**DESCRIPTION OF THE TASK**
Only certain lines below are wanted: those starting at the line containing "qui entourent sa plateforme." and ending at the line containing "accessible pour le", both included, each retyped exactly.

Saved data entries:
○ ○ ○ ○ ○

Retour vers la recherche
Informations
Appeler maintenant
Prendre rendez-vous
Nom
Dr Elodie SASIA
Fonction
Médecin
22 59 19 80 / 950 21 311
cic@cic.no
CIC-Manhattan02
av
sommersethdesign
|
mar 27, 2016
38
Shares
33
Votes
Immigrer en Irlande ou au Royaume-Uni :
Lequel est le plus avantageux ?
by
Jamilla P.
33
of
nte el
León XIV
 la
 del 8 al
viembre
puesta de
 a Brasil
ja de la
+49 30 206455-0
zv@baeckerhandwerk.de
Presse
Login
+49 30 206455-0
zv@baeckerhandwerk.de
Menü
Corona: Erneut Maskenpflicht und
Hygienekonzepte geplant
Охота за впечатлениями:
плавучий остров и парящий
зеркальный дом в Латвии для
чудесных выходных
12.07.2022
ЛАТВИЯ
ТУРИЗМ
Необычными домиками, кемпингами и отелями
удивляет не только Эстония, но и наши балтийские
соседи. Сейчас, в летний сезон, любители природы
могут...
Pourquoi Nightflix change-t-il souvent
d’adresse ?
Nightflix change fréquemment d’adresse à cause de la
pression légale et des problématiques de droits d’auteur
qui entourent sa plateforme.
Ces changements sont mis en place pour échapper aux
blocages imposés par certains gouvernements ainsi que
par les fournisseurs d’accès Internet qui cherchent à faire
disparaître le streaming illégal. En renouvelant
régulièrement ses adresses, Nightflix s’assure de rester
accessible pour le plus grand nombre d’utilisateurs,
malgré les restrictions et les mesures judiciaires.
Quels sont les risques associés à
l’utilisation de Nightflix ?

○ ○ ○ ○ ○

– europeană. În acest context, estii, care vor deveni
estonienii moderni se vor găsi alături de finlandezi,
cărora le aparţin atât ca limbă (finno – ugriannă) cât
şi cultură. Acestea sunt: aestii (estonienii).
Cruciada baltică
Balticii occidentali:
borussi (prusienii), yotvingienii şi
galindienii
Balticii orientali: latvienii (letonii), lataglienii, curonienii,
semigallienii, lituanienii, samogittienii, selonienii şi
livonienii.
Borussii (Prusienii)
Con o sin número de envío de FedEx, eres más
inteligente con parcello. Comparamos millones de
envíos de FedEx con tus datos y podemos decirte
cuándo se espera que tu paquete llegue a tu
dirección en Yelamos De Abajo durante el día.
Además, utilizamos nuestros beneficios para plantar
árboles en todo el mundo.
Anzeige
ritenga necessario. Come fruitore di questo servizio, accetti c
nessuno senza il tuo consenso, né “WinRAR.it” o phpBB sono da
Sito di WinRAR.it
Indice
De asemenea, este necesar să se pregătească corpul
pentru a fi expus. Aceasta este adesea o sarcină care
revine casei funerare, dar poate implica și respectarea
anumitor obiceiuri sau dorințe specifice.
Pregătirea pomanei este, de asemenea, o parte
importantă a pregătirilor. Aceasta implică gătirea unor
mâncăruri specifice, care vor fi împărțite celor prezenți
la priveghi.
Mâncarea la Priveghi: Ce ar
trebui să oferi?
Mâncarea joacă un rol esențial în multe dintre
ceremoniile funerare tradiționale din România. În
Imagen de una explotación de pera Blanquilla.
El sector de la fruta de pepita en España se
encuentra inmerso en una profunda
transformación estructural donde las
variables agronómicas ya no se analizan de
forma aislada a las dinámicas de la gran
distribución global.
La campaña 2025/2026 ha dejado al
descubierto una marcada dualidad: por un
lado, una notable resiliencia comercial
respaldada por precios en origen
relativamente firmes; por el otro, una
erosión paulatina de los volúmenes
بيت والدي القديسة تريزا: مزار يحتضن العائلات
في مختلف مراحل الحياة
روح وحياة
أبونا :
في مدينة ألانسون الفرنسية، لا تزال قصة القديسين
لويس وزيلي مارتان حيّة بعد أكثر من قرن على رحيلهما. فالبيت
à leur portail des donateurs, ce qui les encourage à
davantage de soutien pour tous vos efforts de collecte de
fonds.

○ ○ ○ ○ ○

**TASK RESULT**
qui entourent sa plateforme.
Ces changements sont mis en place pour échapper aux
blocages imposés par certains gouvernements ainsi que
par les fournisseurs d’accès Internet qui cherchent à faire
disparaître le streaming illégal. En renouvelant
régulièrement ses adresses, Nightflix s’assure de rester
accessible pour le plus grand nombre d’utilisateurs,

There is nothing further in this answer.